I recently met a problem when I tried to apply Laplace transform to a simple complex-valued function, for example \begin{equation} f(t) = \exp\left(-t(a+bi)\right) \end{equation} where $a,b,t>0$. The forward transform is simple: \begin{equation} F(s) = \frac{1}{s+(a+bi)} \end{equation}
However, when I tried to use numerical Laplace inversion with various Matlab algorithms (e.g. https://www.mathworks.com/matlabcentral/fileexchange/32824-numerical-inversion-of-laplace-transforms-in-matlab?s_tid=srchtitle ), none of those can inverse $F(s)$ to $f(t)$, especially when $a$ and $b$ are large (eg. 0.01). In this case f(t=2000)=0.3341 - 0.7475i, but the inversion gives 0.8187. Other inverters give various results. Actually, when I set $b=0$, which means that the imaginary part is dismissed, then the results are well matched. Can someone tell me why?
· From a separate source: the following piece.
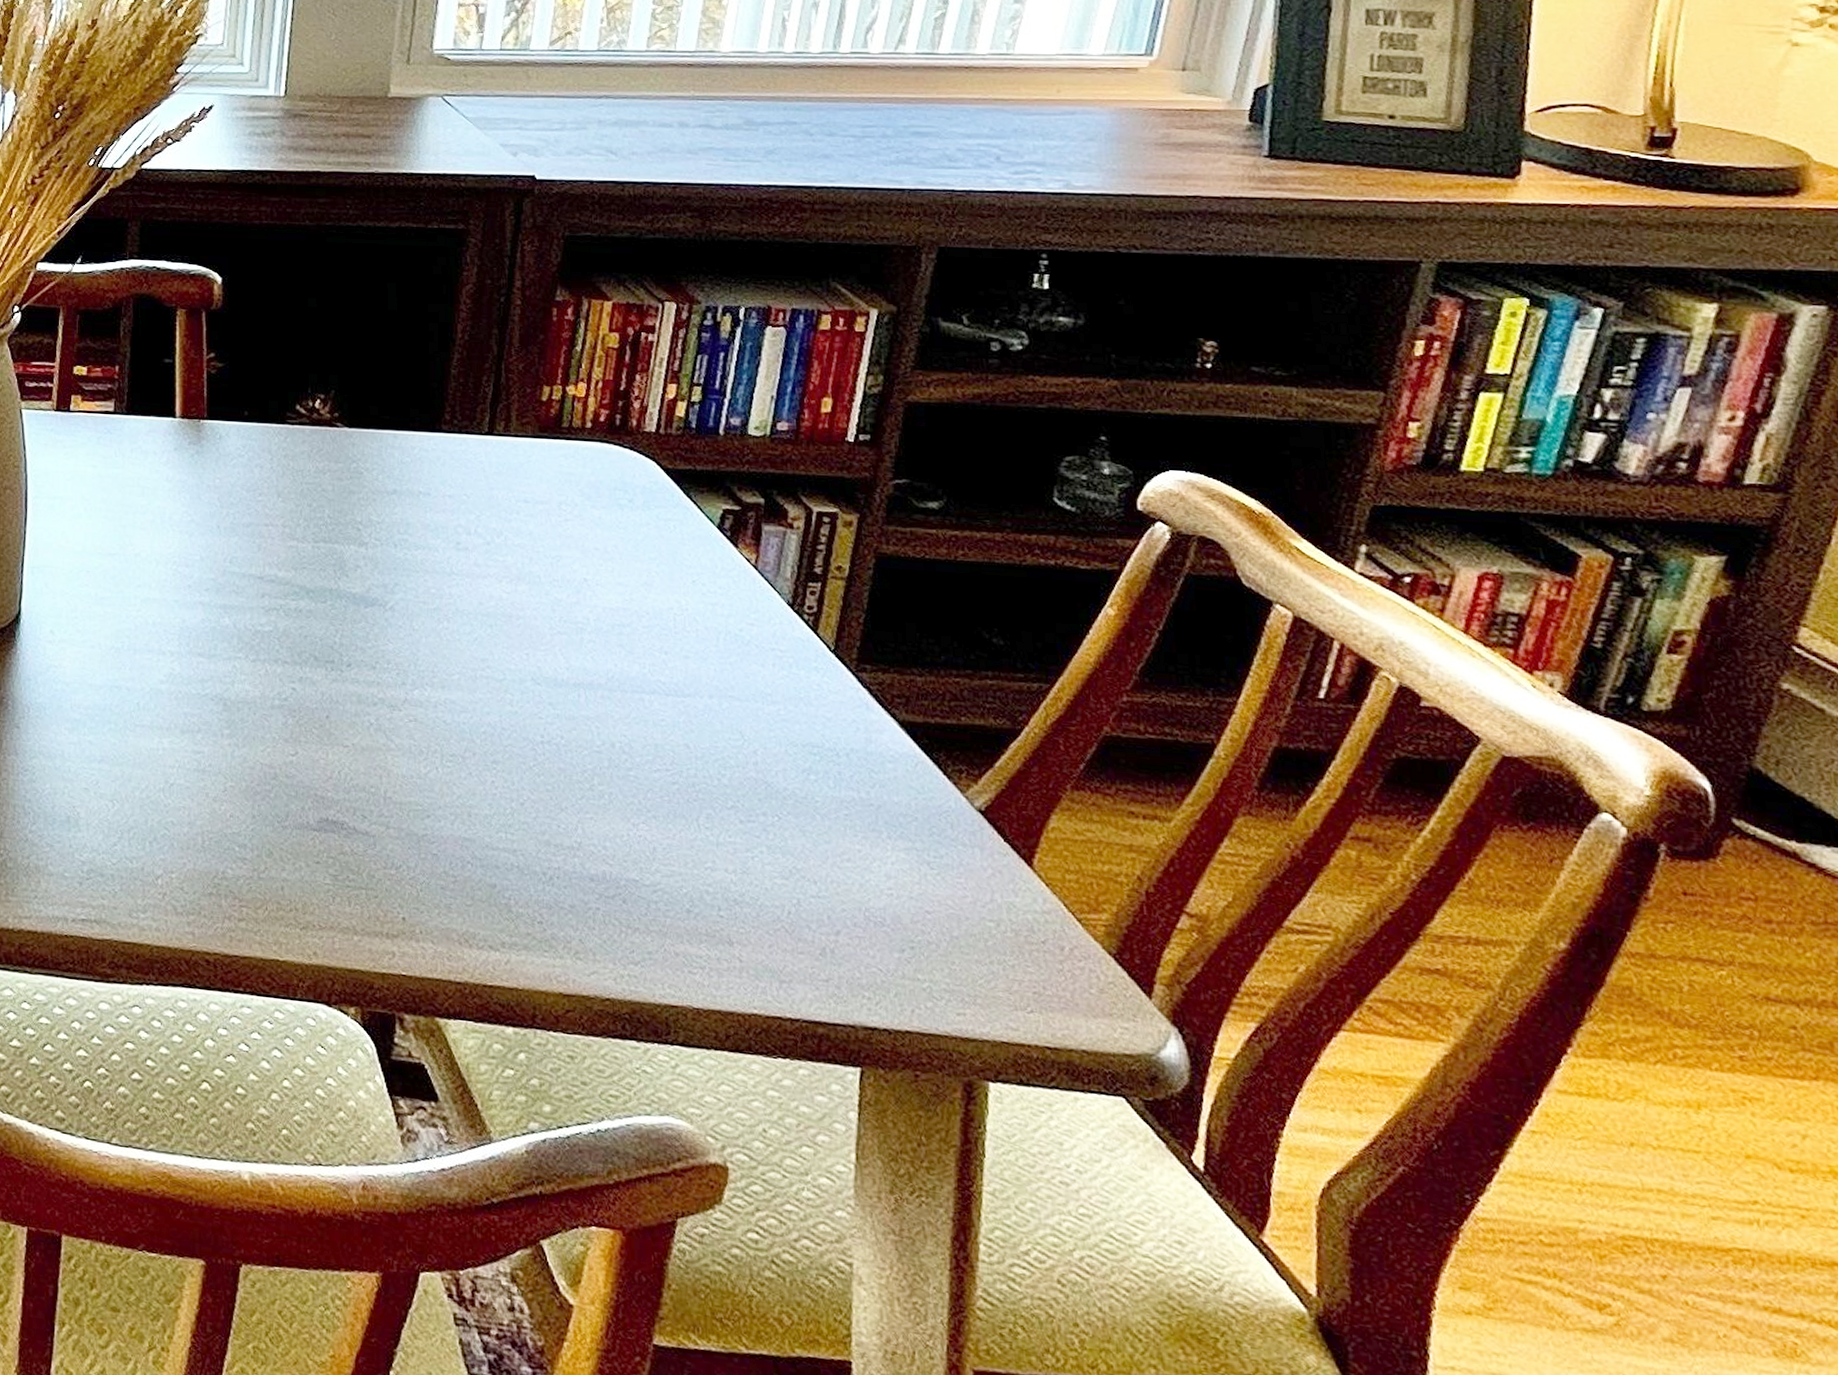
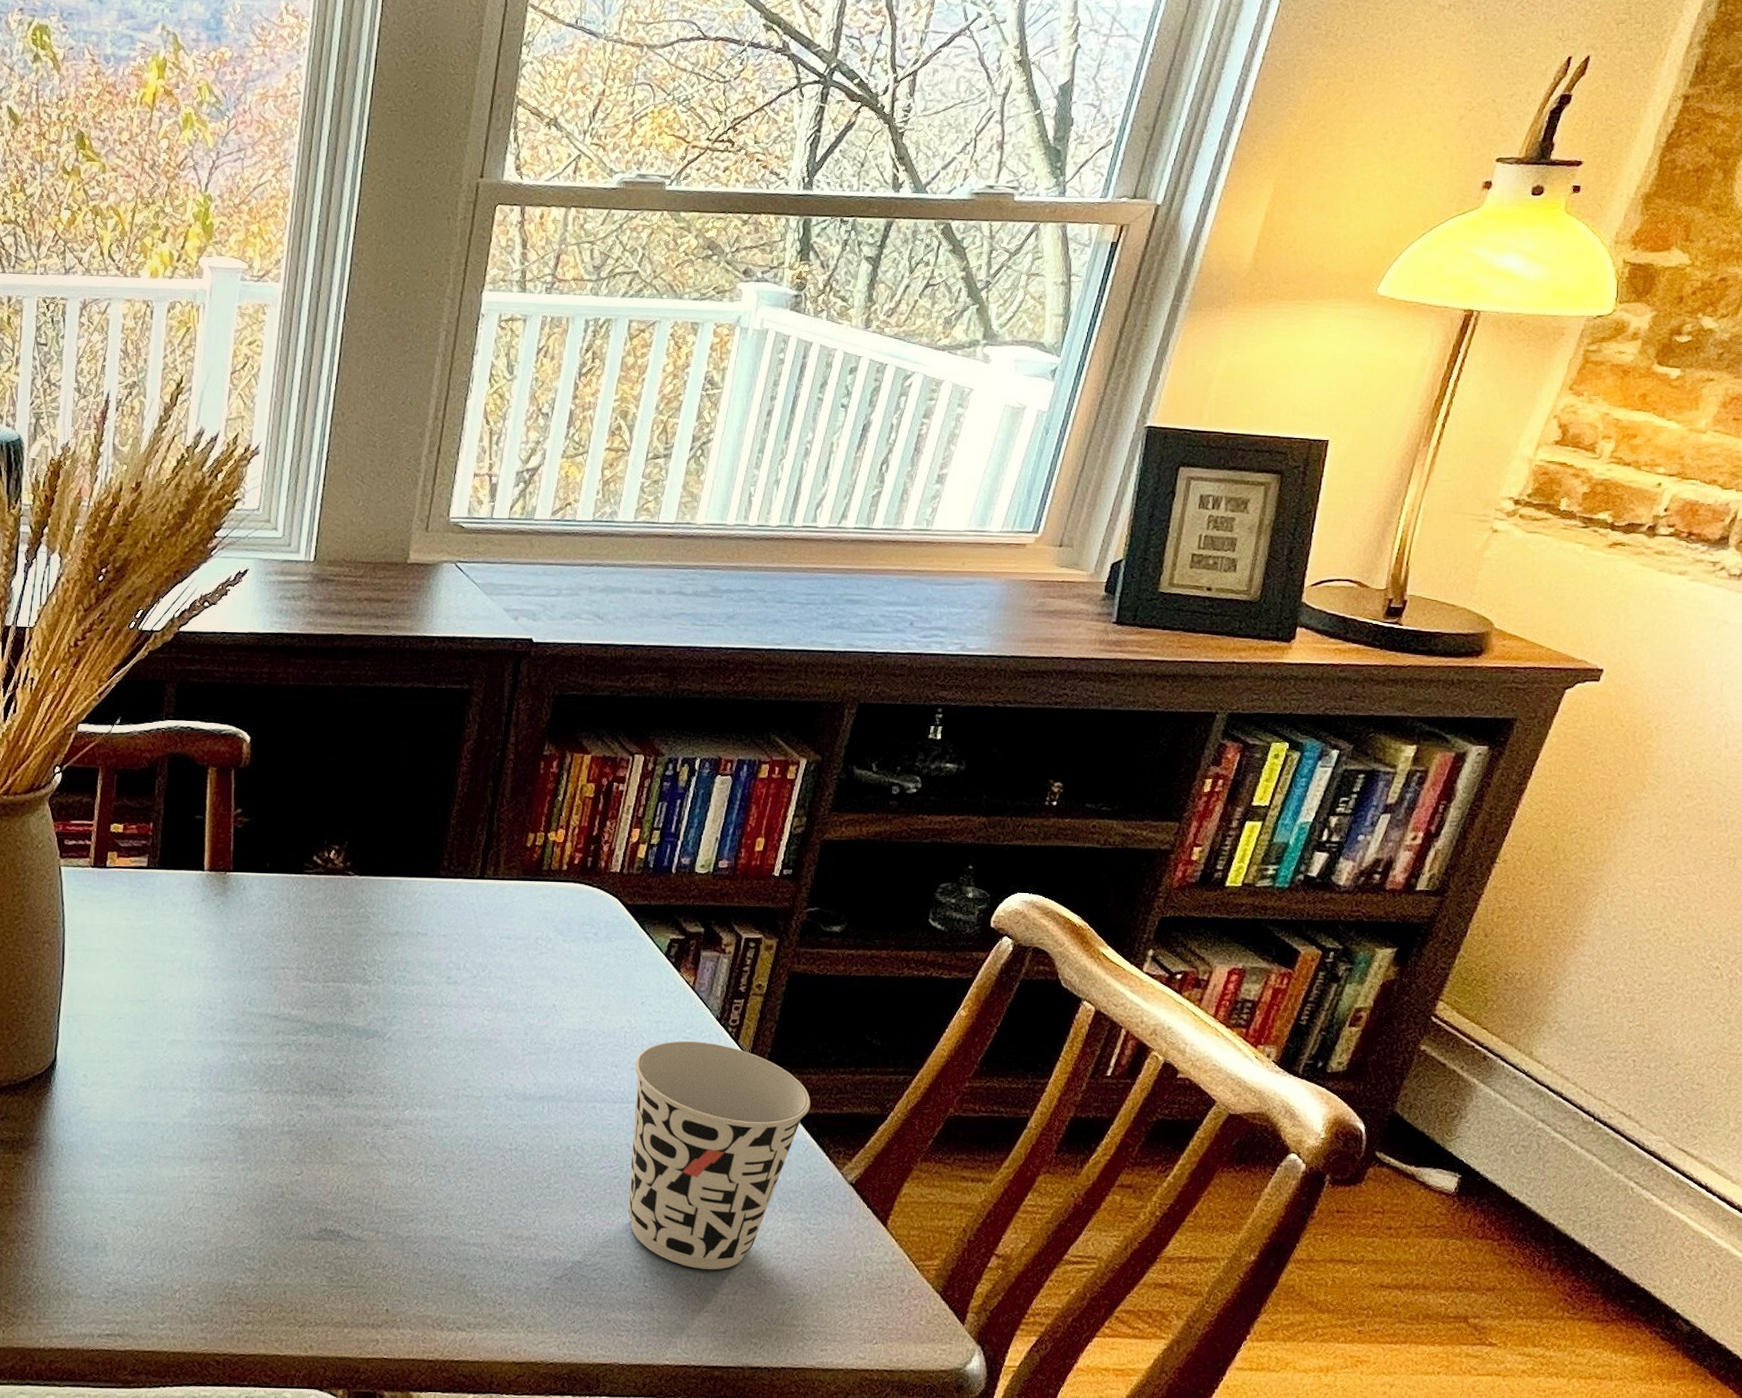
cup: none [689,627,918,903] -> present [627,1040,811,1270]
the following are Matlab codes for a test:
clc
close all
clear all
a=10^-2*1i;
b=10^-4;
tmin=10;
tmax=2000;
tnum=2; % numbers of output values btw tmin and tmax.
X=exp(-tmax*(a+b)) % f(t)
% ---------------------- Laplace inversion test-
funcf=sprintf('1/(%e+%e+s)',a,b);
% laplace inverison
[ti,ccf]=INVLAP(funcf,tmin,tmax,tnum) % Laplace inversion